The district court did grant Wynn’s alternative request for a writ of prohibition. Id. It reasoned that because Wynn could not immediately seek judicial review under NRS 463.315(1), he lacked a plain, speedy, and adequate remedy such that relief was appropriate. The Nevada Supreme Court succinctly, yet forcefully, reversed. Writing for the unanimous en banc court, Justice Silver relied on the plain language of NRS 463.315(1), which limits judicial review to the Commission’s final order, and NRS 463.318(2), under which writ relief is not available “where statutory judicial review is made exclusive or is preclude, or the use of those writs or proceedings is precluded by specific statute.” Wynn, 138 Nev., Adv. Op. 20, 507 P.3d at 186 (quoting both statutes). When read together, these statutes preclude most interlocutory relief arising from Commission proceedings.

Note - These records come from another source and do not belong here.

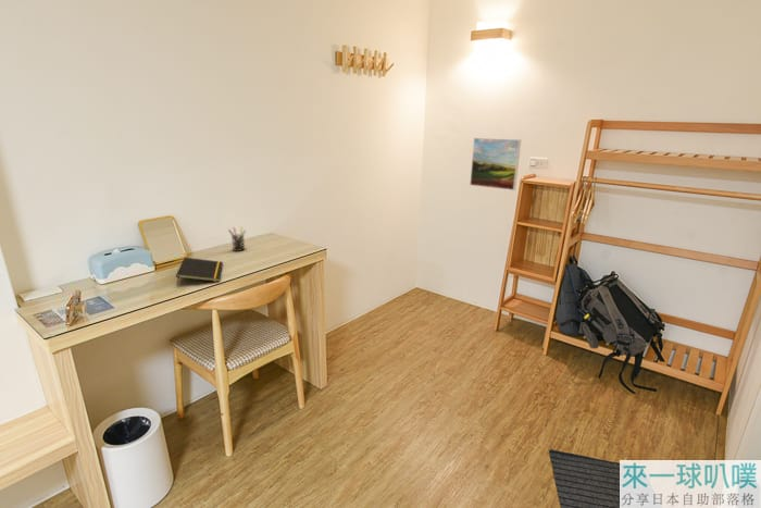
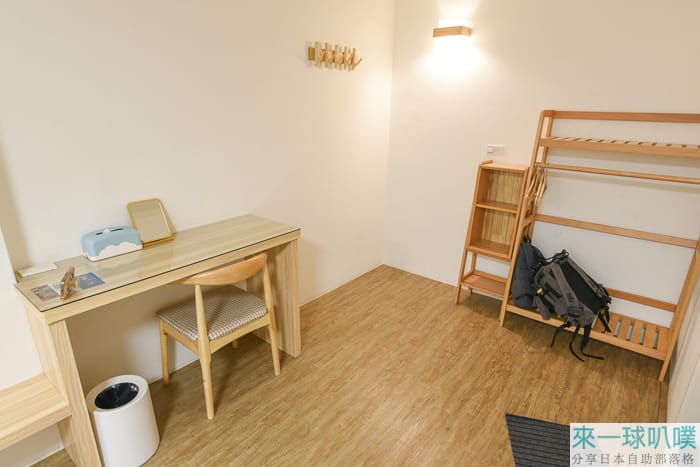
- pen holder [227,225,247,252]
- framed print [469,137,522,191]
- notepad [175,257,224,286]
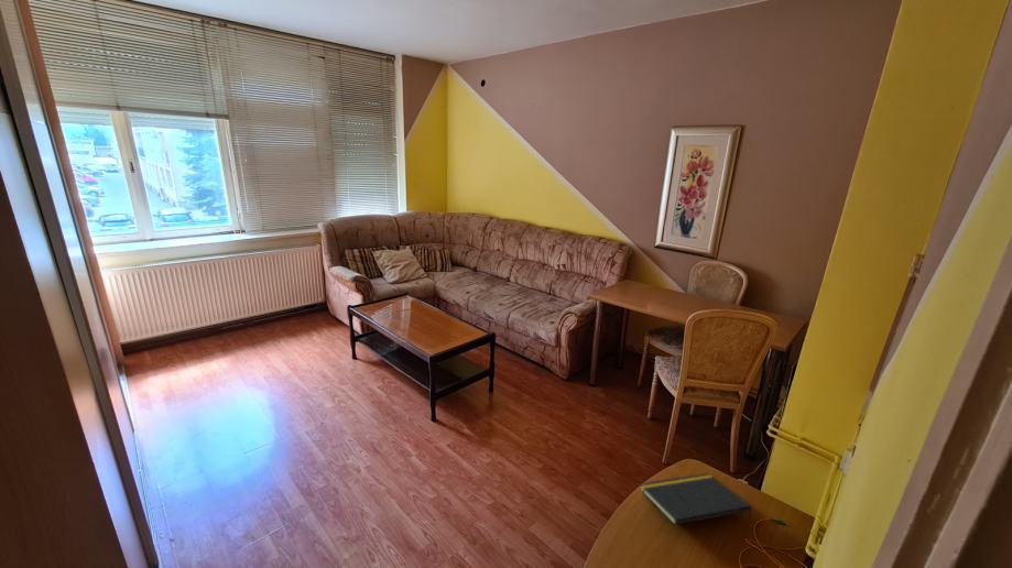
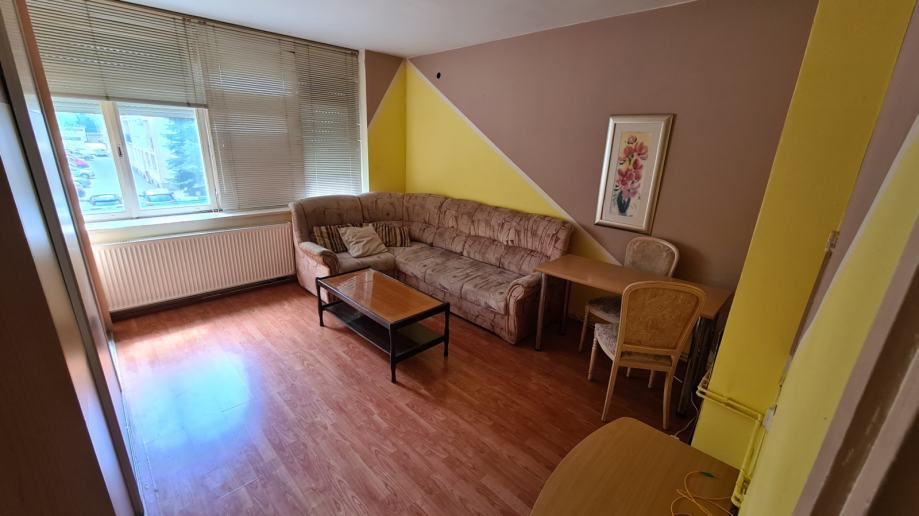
- notepad [638,472,753,526]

This result tracks the language and intent of the statutes but can result in an outcome where a party is forced to go through an entire administrative proceeding before a court can decide whether that proceeding was properly commenced in the first instance. Somewhat similarly, if an arbitration agreement includes a valid delegation clause, the arbitrator, rather than the courts, typically must rule upon a challenge to the validity of the arbitration agreement. See, e.g., Caremark, LLC v. Chickasaw Nation, No. 21-16209, 2022 WL 3206683, at *7 (9th Cir. Aug. 9, 2022). Thus, judicial review could be inefficiently withheld until the conclusion of the arbitration, leaving a party with little recourse but to proceed in arbitration. Not all administrative agencies in Nevada have the statutory protections enjoyed by the Commission, but when judicial review is limited by statute, then the Nevada Supreme Court rendered a clear opinion in Wynn that courts may not intrude in the middle of administrative proceedings.